Unidos do paradoxo tropical

Na terra onde a dor é grande e a ambição pequena, a mulher, o negro, o gay, todos são figuras marcantes do carnaval e das estatísticas. Abram alas para o paradoxo tropical

Por Lucas Sampaio*

O país do carnaval é mesmo uma contradição tamanha. Temos uma vocação para o erotismo e ao mesmo tempo um conservadorismo latente em relação a temas que envolvam o sexo, por exemplo. Temos pernas de fora e programas televisivos ultramodernos com um hortifrúti variado de mulheres-fruta e, em contrapartida, apoiamos diversas condutas opressoras ao direito à liberdade de terceiros. Mas a hipocrisia não é a rainha do espetáculo apenas na época dos confetes e das serpentinas. Ela rege todo o nosso calendário cristão e expõe um Brasil que bate e afaga.

Espancado, amarrado e desnudo numa avenida da zona sul do Rio de Janeiro, um jovem negro, aparentemente menor de idade, ali estava. Estava ali também toda ode aos ratos, composição clara da sociedade que ainda acredita na retaliação desumana como forma de exterminar toda e qualquer violência urbana, que atinge diariamente as classes privilegiadas em todas as cidades brasileiras. A recorrência dos crimes urbanos parece ser, aliás, o único fato que revela aos nossos olhos a existência dessas criaturas que soluçam de dor num canto do Brasil sem que ninguém ouça. Em regra, fazer um marginal típico sofrer é motivo de comemoração instantânea. No caso do negro amarrado, não há notícias de que este tenha cometido qualquer conduta delituosa.

--- Atividades propostas ---
(a) Transcreva, do texto sobre o paradoxo tropical, o trecho que começa em "Espancado, amarrado e" e termina em "qualquer conduta delituosa.".
(b) Dê continuidade ao texto sobre o paradoxo tropical a partir do ponto em que ele para.

--- Material fornecido ---
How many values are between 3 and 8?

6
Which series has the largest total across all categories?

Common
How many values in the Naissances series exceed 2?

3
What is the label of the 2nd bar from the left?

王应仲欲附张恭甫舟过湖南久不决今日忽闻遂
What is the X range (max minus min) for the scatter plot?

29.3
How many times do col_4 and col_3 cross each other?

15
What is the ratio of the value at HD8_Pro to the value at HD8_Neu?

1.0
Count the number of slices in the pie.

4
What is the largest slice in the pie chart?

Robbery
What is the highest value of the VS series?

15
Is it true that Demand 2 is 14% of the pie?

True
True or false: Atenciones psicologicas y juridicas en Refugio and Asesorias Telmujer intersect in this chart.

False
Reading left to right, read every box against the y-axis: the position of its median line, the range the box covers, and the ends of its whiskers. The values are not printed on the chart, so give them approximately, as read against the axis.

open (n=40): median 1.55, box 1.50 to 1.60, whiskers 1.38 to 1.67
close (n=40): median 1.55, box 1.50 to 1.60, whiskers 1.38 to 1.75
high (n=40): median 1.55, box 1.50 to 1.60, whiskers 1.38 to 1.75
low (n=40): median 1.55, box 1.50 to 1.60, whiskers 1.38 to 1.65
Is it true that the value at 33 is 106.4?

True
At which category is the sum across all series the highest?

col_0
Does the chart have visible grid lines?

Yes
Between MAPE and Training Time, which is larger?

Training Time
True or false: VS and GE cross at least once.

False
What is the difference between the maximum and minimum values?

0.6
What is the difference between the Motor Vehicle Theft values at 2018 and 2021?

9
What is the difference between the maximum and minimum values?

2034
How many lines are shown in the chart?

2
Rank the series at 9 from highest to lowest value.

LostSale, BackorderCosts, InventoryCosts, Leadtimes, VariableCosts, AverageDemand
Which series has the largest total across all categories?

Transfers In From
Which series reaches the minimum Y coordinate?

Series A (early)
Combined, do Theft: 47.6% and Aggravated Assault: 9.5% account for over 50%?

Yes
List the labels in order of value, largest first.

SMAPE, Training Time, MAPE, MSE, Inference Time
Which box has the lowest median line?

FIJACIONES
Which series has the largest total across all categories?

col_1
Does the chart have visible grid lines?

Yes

--- Respostas das atividades ---
(a)
Espancado, amarrado e desnudo numa avenida da zona sul do Rio de Janeiro, um jovem negro, aparentemente menor de idade, ali estava. Estava ali também toda ode aos ratos, composição clara da sociedade que ainda acredita na retaliação desumana como forma de exterminar toda e qualquer violência urbana, que atinge diariamente as classes privilegiadas em todas as cidades brasileiras. A recorrência dos crimes urbanos parece ser, aliás, o único fato que revela aos nossos olhos a existência dessas criaturas que soluçam de dor num canto do Brasil sem que ninguém ouça. Em regra, fazer um marginal típico sofrer é motivo de comemoração instantânea. No caso do negro amarrado, não há notícias de que este tenha cometido qualquer conduta delituosa.

(b)
Nós, que também já somos o país do beijo gay em final de novela, somos o recordista mundial de crimes motivados por homofobia, conforme sugere o Grupo Gay da Bahia (GGB). Agredir e assassinar homossexuais tornou-se uma prática quase que esportiva por essas bandas. O dualismo aqui é tão catastrófico que uma trama dramatúrgica de mero entretenimento fútil fez muito marmanjo linha dura torcer pelo happy end de um casal formado por dois homens. Isso, é claro, tem uma importância gigantesca no combate ao preconceito, mas não impede a existência de alguns muitos complacentes a espancamentos com lâmpadas fluorescentes em gays que transitam pela Avenida Paulista, afinal de contas, nossa dubiedade também tem extensão continental.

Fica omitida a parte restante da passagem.